In realtà, se l’impegno a «ripulire» il Paese è velleitario, anche per le molte sponde che lo stesso sistema politico fornisce a varie aree di illegalità, solo il prossimo futuro potrà confermare la resilienza dell’economia filippina con una popolazione di 110 milioni che vive per il 23,7 per cento in povertà e per il 64 per cento nell’insicurezza alimentare, in un contesto internazionale che si prospetta impervio e con rischi accresciuti di tensioni anche in aree prossime alle coste dell’arcipelago.
Incertezze locali e globali che poco hanno intaccato la consistente emigrazione filippina che lo scorso anno ha sfiorato i 30 miliardi di dollari di rimesse, ma che con la sua stessa entità evidenzia la fragilità del sistema-Paese.

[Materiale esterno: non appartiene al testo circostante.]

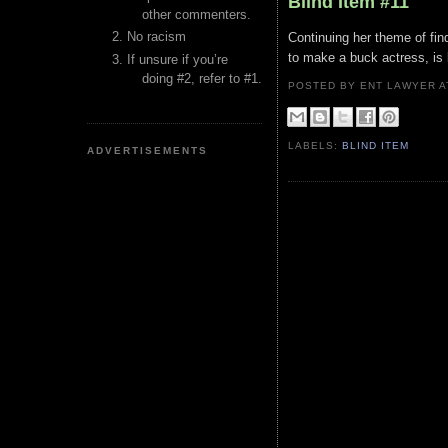
Blind Item #11
other commenters.
No racism
Continuing her theme of fin
to make a buck actress, is b
If unsure if you’re
doing #2, refer to #1.
POSTED BY ENT LAWYER
LABELS:
BLIND ITEM
ADVERTISEMENTS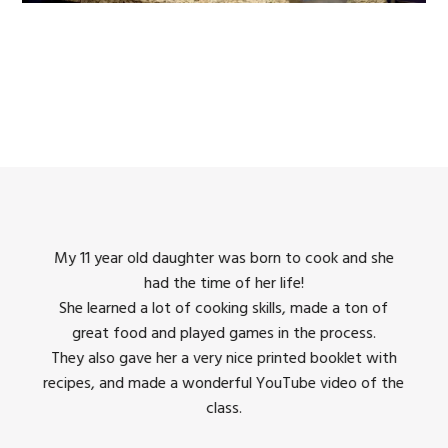
king
My 11 year old daughter was born to cook and she
I us
had the time of her life!
dinner
She learned a lot of cooking skills, made a ton of
The 
great food and played games in the process.
They 
 all
They also gave her a very nice printed booklet with
recipes, and made a wonderful YouTube video of the
class.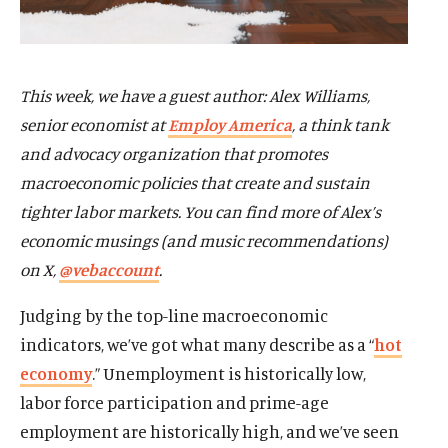
This week, we have a guest author: Alex Williams,
senior economist at
Employ America
, a think tank
and advocacy organization that promotes
macroeconomic policies that create and sustain
tighter labor markets. You can find more of Alex’s
economic musings (and music recommendations)
on X,
@vebaccount
.
Judging by the top-line macroeconomic
indicators, we’ve got what many describe as a “
hot
economy
.” Unemployment is historically low,
labor force participation and prime-age
employment are historically high, and we’ve seen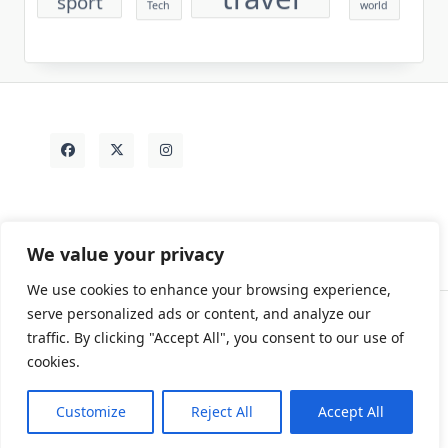
Tech
world
We value your privacy
We use cookies to enhance your browsing experience,
serve personalized ads or content, and analyze our
traffic. By clicking "Accept All", you consent to our use of
Contact
Rezdy Items
Sample Page
Tags
cookies.
Copyright © 2026
Yuki Write Flow Theme
Designed By
WP Moose
Customize
Reject All
Accept All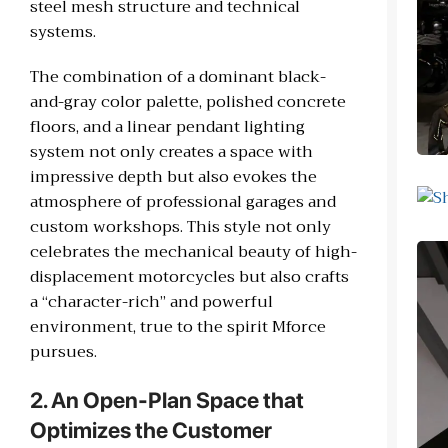
steel mesh structure and technical
systems.
The combination of a dominant black-
and-gray color palette, polished concrete
floors, and a linear pendant lighting
system not only creates a space with
impressive depth but also evokes the
atmosphere of professional garages and
custom workshops. This style not only
celebrates the mechanical beauty of high-
displacement motorcycles but also crafts
a “character-rich” and powerful
environment, true to the spirit Mforce
pursues.
2. An Open-Plan Space that
Optimizes the Customer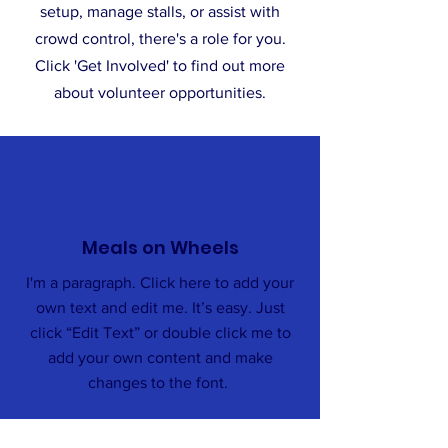
setup, manage stalls, or assist with
crowd control, there's a role for you.
Click 'Get Involved' to find out more
about volunteer opportunities.
Meals on Wheels
I'm a paragraph. Click here to add your
own text and edit me. It’s easy. Just
click “Edit Text” or double click me to
add your own content and make
changes to the font.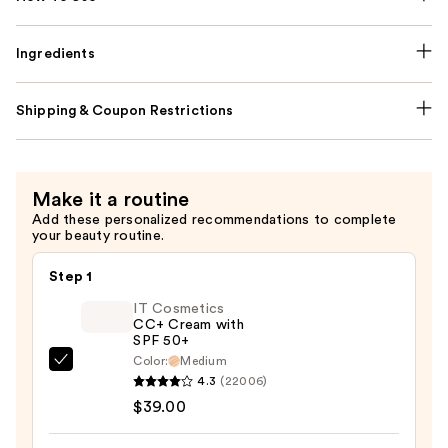
Ingredients
Shipping & Coupon Restrictions
Make it a routine
Add these personalized recommendations to complete
your beauty routine.
Step 1
IT Cosmetics
CC+ Cream with
SPF 50+
Color:
Medium
IT
4.3
(22006)
Cosmetics
$39.00
CC+
Cream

Con una dipendenza dall’estero per investimenti, crediti, appoggi militari e diplomatici che contribuiscono ad alzare il Pil, a rafforzare la Borsa e sostenere le speranze dei filippini.

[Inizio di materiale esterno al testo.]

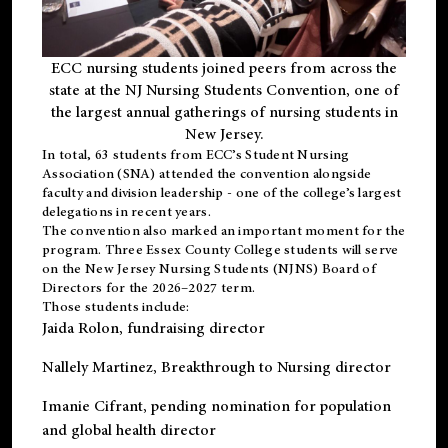
ECC nursing students joined peers from across the
state at the NJ Nursing Students Convention, one of
the largest annual gatherings of nursing students in
New Jersey.
In total, 63 students from ECC’s
Student Nursing
Association (SNA)
attended the convention alongside
faculty and division leadership - one of the college’s largest
delegations in recent years.
The convention also marked an important moment for the
program. Three Essex County College students will serve
on the New Jersey Nursing Students (NJNS) Board of
Directors for the 2026–2027 term.
Those students include:
Jaida Rolon
, fundraising director
Nallely Martinez
, Breakthrough to Nursing director
Imanie Cifrant
, pending nomination for population
and global health director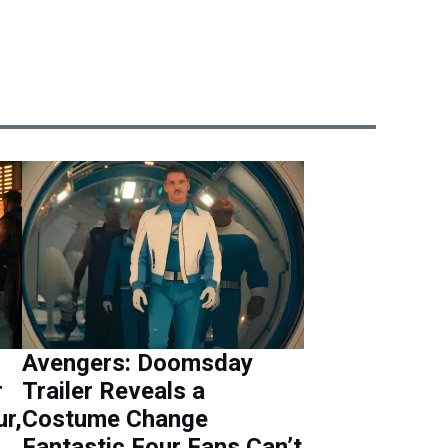
Avengers: Doomsday
r
Trailer Reveals a
r,
Costume Change
Fantastic Four Fans Can’t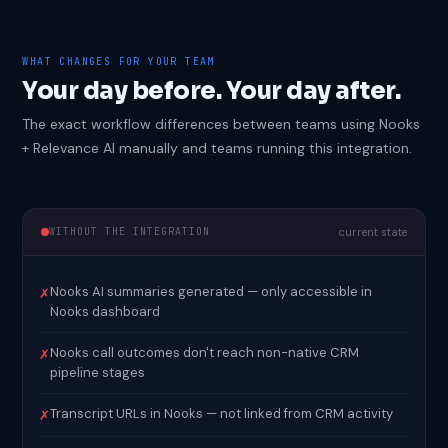
WHAT CHANGES FOR YOUR TEAM
Your day before. Your day after.
The exact workflow differences between teams using Nooks
+ Relevance AI manually and teams running this integration.
WITHOUT THE INTEGRATION
current state
Nooks AI summaries generated — only accessible in
✗
Nooks dashboard
Nooks call outcomes don't reach non-native CRM
✗
pipeline stages
Transcript URLs in Nooks — not linked from CRM activity
✗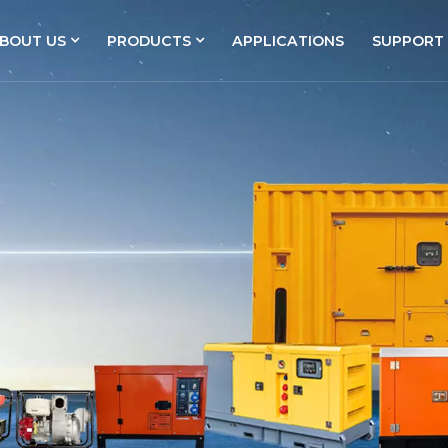
BOUT US
PRODUCTS
APPLICATIONS
SUPPORT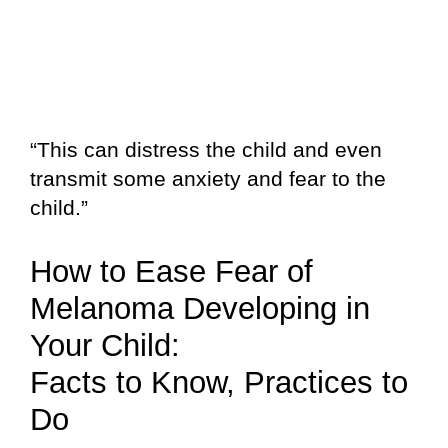
“This can distress the child and even
transmit some anxiety and fear to the
child.”
How to Ease Fear of
Melanoma Developing in
Your Child:
Facts to Know, Practices to
Do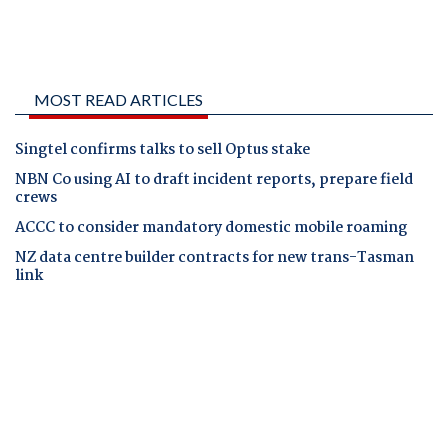
MOST READ ARTICLES
Singtel confirms talks to sell Optus stake
NBN Co using AI to draft incident reports, prepare field
crews
ACCC to consider mandatory domestic mobile roaming
NZ data centre builder contracts for new trans-Tasman
link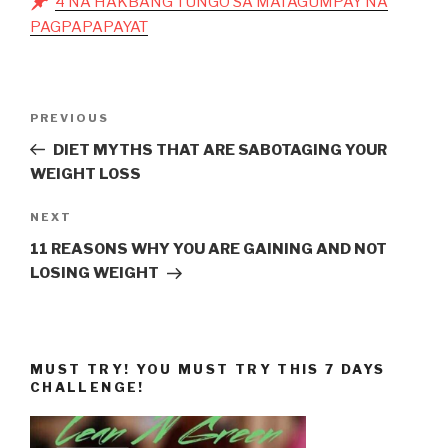
4 NA HAKBANG TUNGO SA MATAGUMPAY NA
PAGPAPAPAYAT
Post
Previous
PREVIOUS
navigation
Post
DIET MYTHS THAT ARE SABOTAGING YOUR
WEIGHT LOSS
Next
NEXT
Post
11 REASONS WHY YOU ARE GAINING AND NOT
LOSING WEIGHT
MUST TRY! YOU MUST TRY THIS 7 DAYS
CHALLENGE!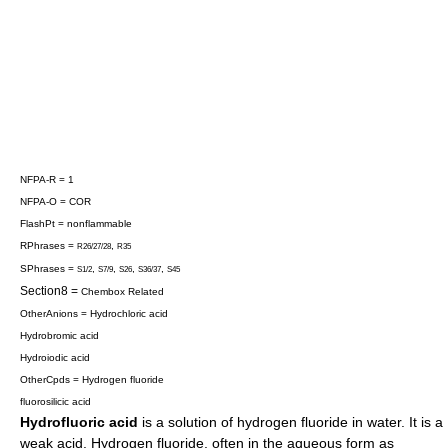
NFPA-R = 1
NFPA-O = COR
FlashPt = nonflammable
RPhrases =
,
R26/27/28
R35
SPhrases =
,
,
,
,
S1/2
S7/9
S26
S36/37
S45
Section8 =
Chembox Related
OtherAnions =
Hydrochloric acid
Hydrobromic acid
Hydroiodic acid
OtherCpds =
Hydrogen fluoride
fluorosilicic acid
Hydrofluoric acid
is a
solution
of
hydrogen fluoride
in
water
. It is a
weak acid. Hydrogen fluoride, often in the aqueous form as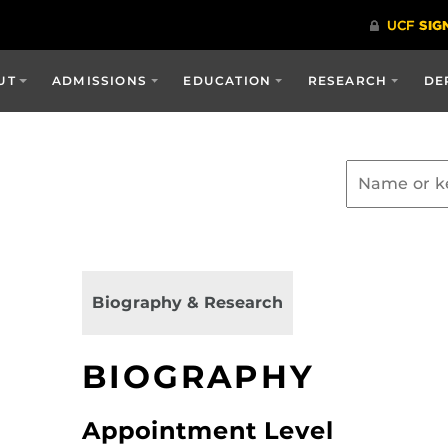
UT
ADMISSIONS
EDUCATION
RESEARCH
DE
Biography & Research
BIOGRAPHY
Appointment Level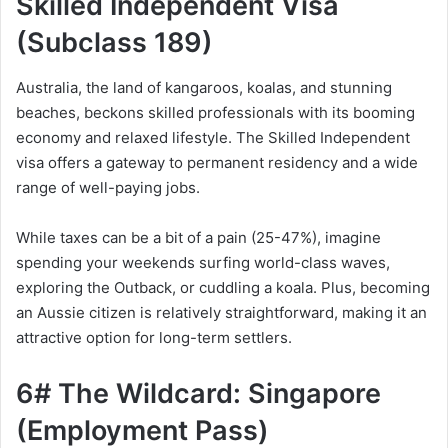
Skilled Independent Visa
(Subclass 189)
Australia, the land of kangaroos, koalas, and stunning
beaches, beckons skilled professionals with its booming
economy and relaxed lifestyle. The Skilled Independent
visa offers a gateway to permanent residency and a wide
range of well-paying jobs.
While taxes can be a bit of a pain (25-47%), imagine
spending your weekends surfing world-class waves,
exploring the Outback, or cuddling a koala. Plus, becoming
an Aussie citizen is relatively straightforward, making it an
attractive option for long-term settlers.
6# The Wildcard: Singapore
(Employment Pass)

A confrontarsi con il “ticket” Marcos-Duterte, è “Leni” Robredo, 57enne vicepresidente uscente da sempre in disaccordo con le politiche roboanti e coercitive di Duterte, che punta alla presidenza con l’impegno a limitare la corruzione e in generale per una politica meno compromessa sollecitando soprattutto, con il suo candidato-vice, il senatore “Kiko” Pangilinan, l’interesse dei giovani elettori. Penalizzata dai pronostici, Robredo – a cui è andato l’aperto sostegno di buona parte della società civile e della Chiesa – potrebbe però rivelarsi un outsider.